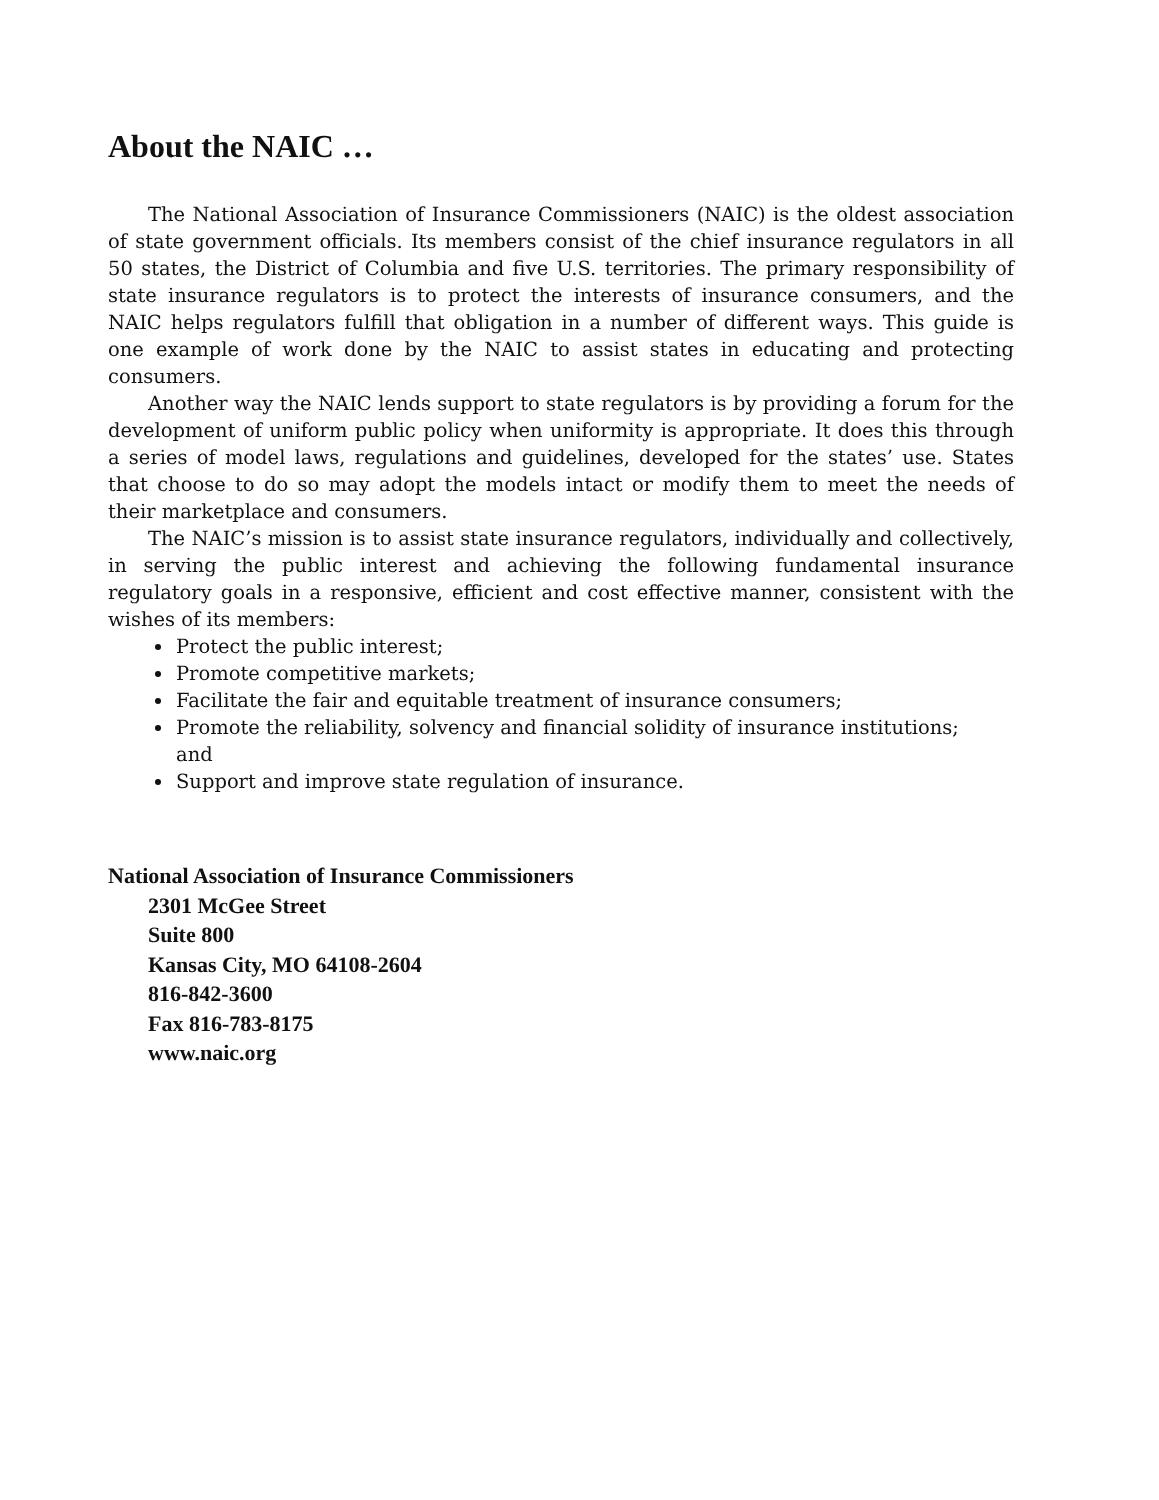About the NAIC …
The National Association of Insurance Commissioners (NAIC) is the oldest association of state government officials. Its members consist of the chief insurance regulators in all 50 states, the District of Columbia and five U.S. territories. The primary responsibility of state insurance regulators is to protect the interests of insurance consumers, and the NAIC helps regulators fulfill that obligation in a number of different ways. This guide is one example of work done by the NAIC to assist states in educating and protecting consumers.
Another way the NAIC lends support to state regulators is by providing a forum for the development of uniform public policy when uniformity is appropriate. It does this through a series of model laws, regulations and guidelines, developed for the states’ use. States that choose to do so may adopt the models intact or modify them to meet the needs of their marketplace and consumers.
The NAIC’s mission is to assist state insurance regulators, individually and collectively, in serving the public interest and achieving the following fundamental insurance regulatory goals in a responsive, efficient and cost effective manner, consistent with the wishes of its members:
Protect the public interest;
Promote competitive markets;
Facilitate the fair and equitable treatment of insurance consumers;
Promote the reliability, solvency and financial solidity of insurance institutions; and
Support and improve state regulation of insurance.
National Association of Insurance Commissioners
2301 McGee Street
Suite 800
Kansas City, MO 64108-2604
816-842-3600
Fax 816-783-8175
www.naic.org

..............................

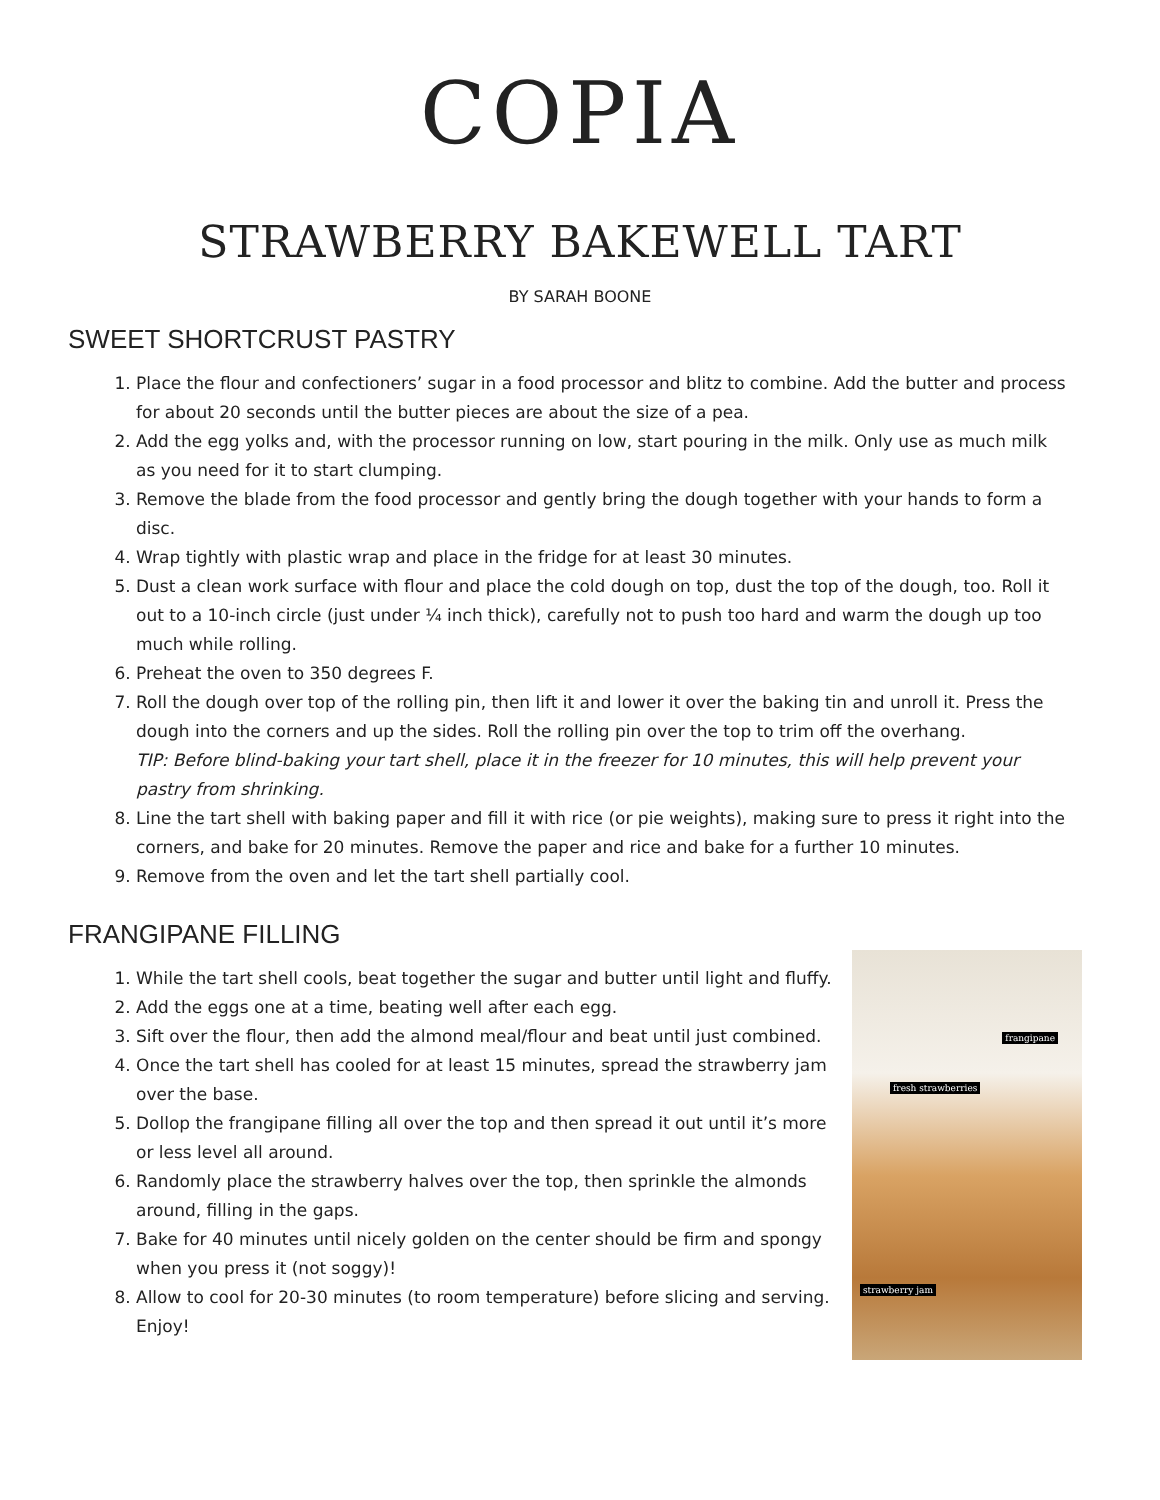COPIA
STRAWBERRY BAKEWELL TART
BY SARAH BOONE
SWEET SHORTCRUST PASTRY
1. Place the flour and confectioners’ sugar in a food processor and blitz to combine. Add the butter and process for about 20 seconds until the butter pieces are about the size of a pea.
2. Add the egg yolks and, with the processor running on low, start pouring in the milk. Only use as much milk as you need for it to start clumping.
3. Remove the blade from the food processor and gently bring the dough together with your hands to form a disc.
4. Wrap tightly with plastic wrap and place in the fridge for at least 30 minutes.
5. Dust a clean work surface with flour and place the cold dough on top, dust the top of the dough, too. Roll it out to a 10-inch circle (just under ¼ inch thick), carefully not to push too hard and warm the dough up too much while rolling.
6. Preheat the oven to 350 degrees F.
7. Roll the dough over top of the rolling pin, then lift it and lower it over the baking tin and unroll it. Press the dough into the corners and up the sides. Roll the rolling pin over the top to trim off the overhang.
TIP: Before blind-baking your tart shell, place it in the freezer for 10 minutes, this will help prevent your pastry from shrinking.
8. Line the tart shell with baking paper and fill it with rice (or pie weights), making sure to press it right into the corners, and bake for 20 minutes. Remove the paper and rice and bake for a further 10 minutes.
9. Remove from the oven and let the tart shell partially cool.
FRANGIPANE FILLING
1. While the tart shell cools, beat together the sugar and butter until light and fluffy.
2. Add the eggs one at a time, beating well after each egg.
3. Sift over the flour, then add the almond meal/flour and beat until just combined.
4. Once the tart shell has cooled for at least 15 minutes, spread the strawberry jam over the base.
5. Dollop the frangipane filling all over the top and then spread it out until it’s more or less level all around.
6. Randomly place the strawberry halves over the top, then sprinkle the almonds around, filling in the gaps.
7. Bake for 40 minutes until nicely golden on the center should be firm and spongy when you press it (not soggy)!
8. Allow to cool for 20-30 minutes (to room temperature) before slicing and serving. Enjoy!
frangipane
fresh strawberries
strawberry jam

..............................

Repeat exactly the lines above from the one with "2. Add the eggs" up to and including the one with "6. Randomly place". No other line belongs in the reply.

» **Response to the task**
2. Add the eggs one at a time, beating well after each egg.
3. Sift over the flour, then add the almond meal/flour and beat until just combined.
4. Once the tart shell has cooled for at least 15 minutes, spread the strawberry jam over the base.
5. Dollop the frangipane filling all over the top and then spread it out until it’s more or less level all around.
6. Randomly place the strawberry halves over the top, then sprinkle the almonds around, filling in the gaps.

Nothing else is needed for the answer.